The power meter wakes up after a few turns of the pedal and very easily pairs with your GPS device, after which it stays connected and reconnects automatically, just like any other sensors you use.
Through the 4iiii application on your phone, you can see the battery status and initiate calibration and there is also the option to record a ride. Calibration can also be run through the GPS device itself, so you don’t necessarily need the app, but it is also used for updating firmware in the power meter, so you should install it.

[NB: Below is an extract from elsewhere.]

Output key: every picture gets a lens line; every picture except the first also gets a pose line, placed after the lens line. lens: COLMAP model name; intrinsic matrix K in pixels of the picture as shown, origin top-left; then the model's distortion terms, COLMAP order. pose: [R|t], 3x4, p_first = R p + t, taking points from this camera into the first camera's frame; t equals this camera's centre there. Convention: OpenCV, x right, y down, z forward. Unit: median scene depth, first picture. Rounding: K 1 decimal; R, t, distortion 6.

Calibration takes just a few seconds and is done by placing the pedals in 12-6 position, with the bike perfectly upright and still. The manufacturer recommends calibration before every ride, for ultimate accuracy with +/- 1% error (standard for power meters) in the range of 0 to 4000 W, but I didn’t notice any excessive oscillations even after a long period without calibration. The meter constantly performs temperature compensation, so it doesn’t matter in what conditions you start and finish the ride.
Knowledge is power
After a very simple and quick installation, as soon as I went out for a ride – I became smarter for the power level I was producing at all times. It should be noted that the data sent by this sensitive meter is very detailed and full of oscillations and that for a correct interpretation it does not make sense to observe the data at a given moment but monitor the average power achieved in a certain period of time instead. You can choose this interval, but a period of 3 seconds is optimal for that purpose.
I already mentioned that the meter also measures cadence, ranging from 30 to 150 revolutions per minute. I tested those figures and it is exactly as it says. Below 30 and above 150 revolutions – the cadence drops to zero, but you will rarely find yourself in such situations in reality.

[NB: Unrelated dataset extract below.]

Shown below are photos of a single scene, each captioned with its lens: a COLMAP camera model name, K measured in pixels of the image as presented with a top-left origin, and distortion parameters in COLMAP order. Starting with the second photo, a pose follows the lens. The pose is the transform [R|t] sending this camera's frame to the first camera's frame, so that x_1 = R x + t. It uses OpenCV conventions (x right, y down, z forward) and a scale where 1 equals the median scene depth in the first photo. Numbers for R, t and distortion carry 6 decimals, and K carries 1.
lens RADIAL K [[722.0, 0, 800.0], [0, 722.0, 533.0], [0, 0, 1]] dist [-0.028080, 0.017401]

In addition to the data on the current power you produce, which is used in the training system, with a lap timer you can measure your FTP (average power over an hour) or easily quantify the progress you make during the season on a certain segment or a climb.
Also, in addition to data that you can easily see or calculate yourself, your device will also offer you a handful of other parameters that characterized your ride. In particular, my Wahoo ELEMNT ROAM shows me average power, maximum power, normalized power, training stress score and training intensity factor, as well as maximum power in all important units of time.
In this article, we will not dive into analysis of these parameters and the story of power-based training systems – that deserves a separate article.
If you have taken a deep dive into cycling, then you know that any data – if you understand how to interpret and use it – means a lot for training and riding, which is also true for data on power. On the other hand, if that information is not important to you, then there is really no point in getting any kind of power meter.
If I’m talking specifically about my 4iiii Precision powermeter, during almost two seasons of use I’ve had no problems with it, except for situations where I seemed to be making incredible power levels, but that was at times when the battery was on its last legs, because I ignored ROAM that had been timely warning me about it.
The only problem I have with this power meter, but not specifically mine, because I’ve seen it on Strava and with other riders, is that on every ride it makes an impulse jump in cadence at some point and records an unrealistic and wrong maximum cadence data. I’ve never noticed this happening on my ROAM’s display when checking the current cadence. I recently updated the firmware of the power meter after a long time, but since then I haven’t had a chance to try it, so I will add that information to the article later.
Overall, I’m happy with the 4iiii Precision power meter and the data it provides and I think it’s a very good solution for most riders, myself included. But if I were to switch to a double-sided power meter, it probably wouldn’t be in this format, as I’d want to have much more detailed pedaling data as well.